31 Days of Horror: Day 12
Dead End is a 2003 French horror film directed by Jean-Baptiste Andrea and Fabrice Canepa, made with a budget of only $900,000.
I didn’t know much about this movie before watching, except that it starred the absolutely brilliant Ray Wise (Twin Peaks, Digging Up the Marrow) and the equally incredible Lin Shaye (Insidious). And I think knowing so little about what to expect, untainted by the usual hype and media overexposure that tends to ruin many other viewing experiences, really helped enhance my complete enjoyment and excitement I felt while watching this film. With that said, I will do my best to keep this review lean and hit only the highlights of this simple but exceedingly entertaining film.
The plot is simple. A family is driving to grandmother’s house for Christmas. The father, in an attempt to combat his boredom, takes an unexpected detour from the usual route. This takes them down an isolated road in the middle of nowhere, where they encounter a strange woman in white and her baby.

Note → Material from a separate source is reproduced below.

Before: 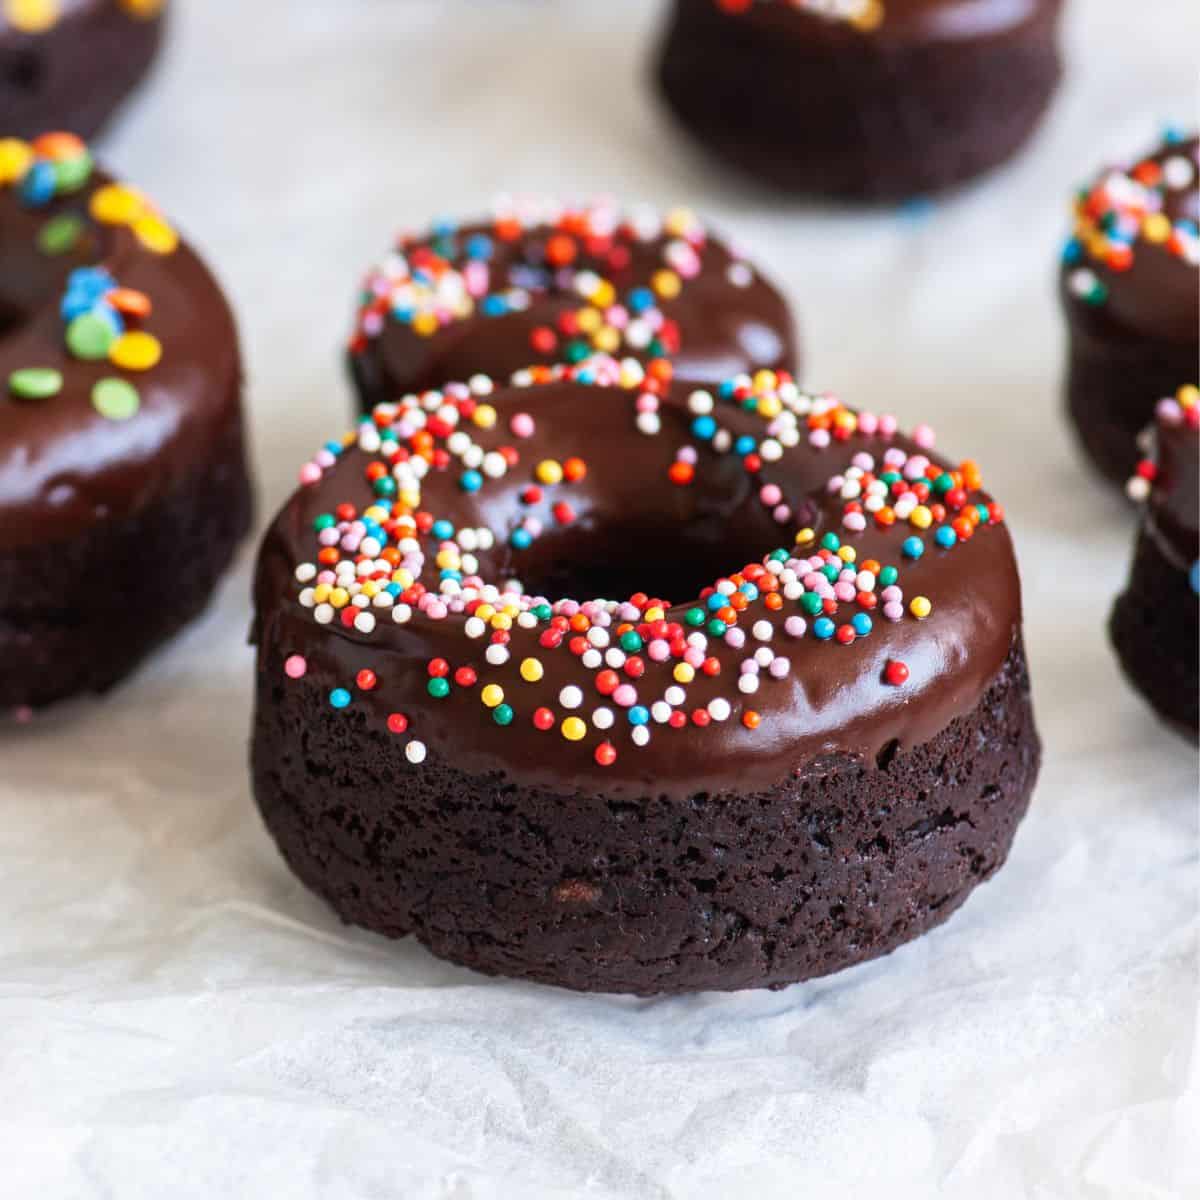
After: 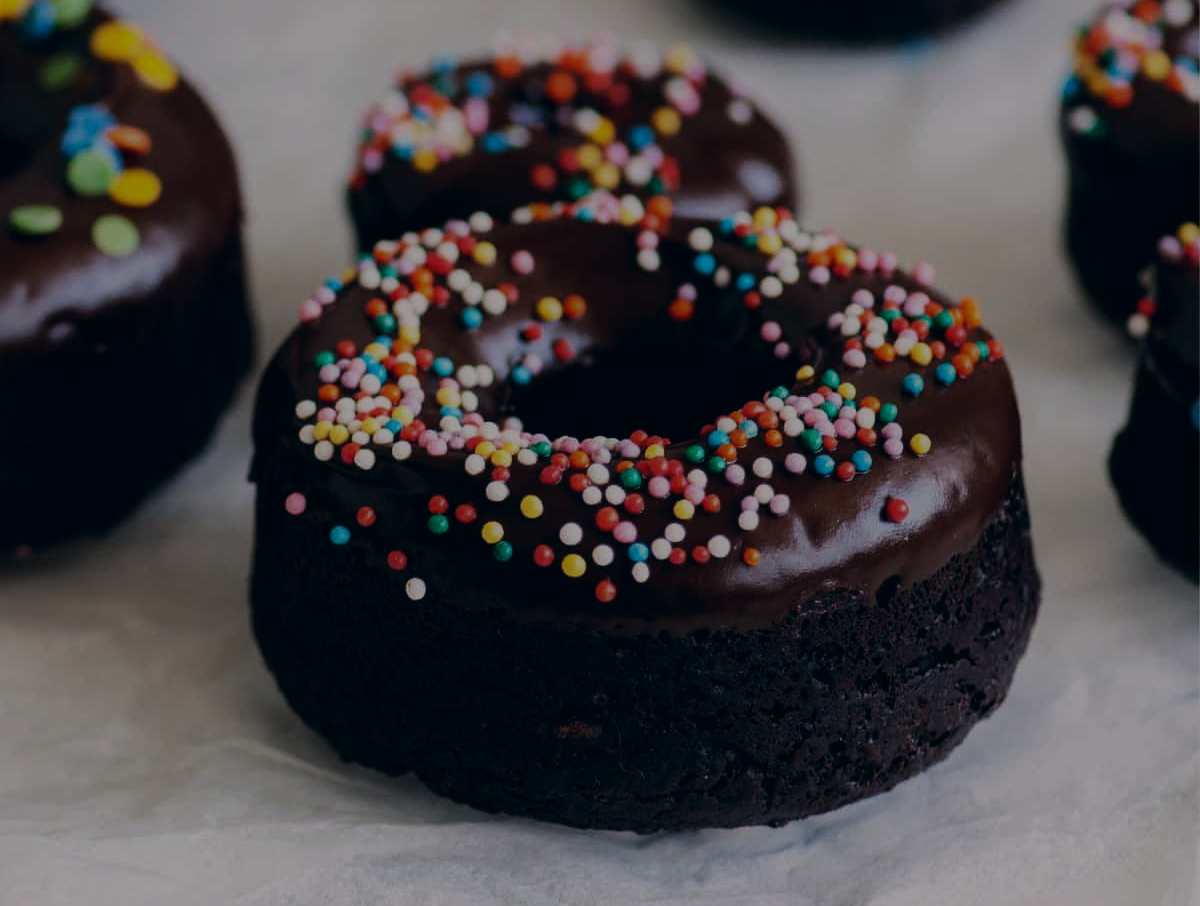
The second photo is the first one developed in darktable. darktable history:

This seemingly chance encounter marks the beginning of a series of unfortunate events for everyone involved.
Dead End succeeds where so many others fail, by focusing on the basics and never losing sight of the type of film it wants to be. It’s a very straightforward story with a tightly written script and well-developed characters. The film makes use of a very small cast of exceptional actors. There’s enough dark humor and well-written interpersonal dialogue to give the film depth beyond standard horror fare.
As a serious gore aficionado, it’s rare for me to appreciate a film that shows so little. However, in the case of Dead End, the subtlety really works. Given the strength of the cast and the high caliber performances, we gleam so much from the actor reactions to the implied brutality. And the suspense and horror is actually ramped up by the lack of explicit onscreen carnage.
Dead End has echoes of a classic Twilight Zone episode, with a sophisticated, modern sensibility. Directors Andrea and Canepa bring an atmospheric, tense and effectively stylized approach to the film. The entire film takes place in a car driving down a long stretch of road, yet the filmmakers managed to maintain strong visual interest throughout. The overhead shots of the car driving down a deserted road in the middle of the woods are exquisite and appropriately foreboding. And the monotony of the unchanging scenery helps to reinforce the desperate and frustrating situation the characters find themselves in.
This is a rare horror gem that is character and plot driven, while being legitimately tense and scary. It’s inventive, intelligent, and manages to be both funny and frightening. The actors deliver layered, multi-faceted and memorable performances. Ray Wise and Lin Shaye are nothing short of perfection. Whether you see the ending coming or not, it’s still satisfying and well executed.
Dead End is a genuinely suspenseful and entertaining thrill ride that is clever and well-written, anchored by outstanding performances and compelling characters.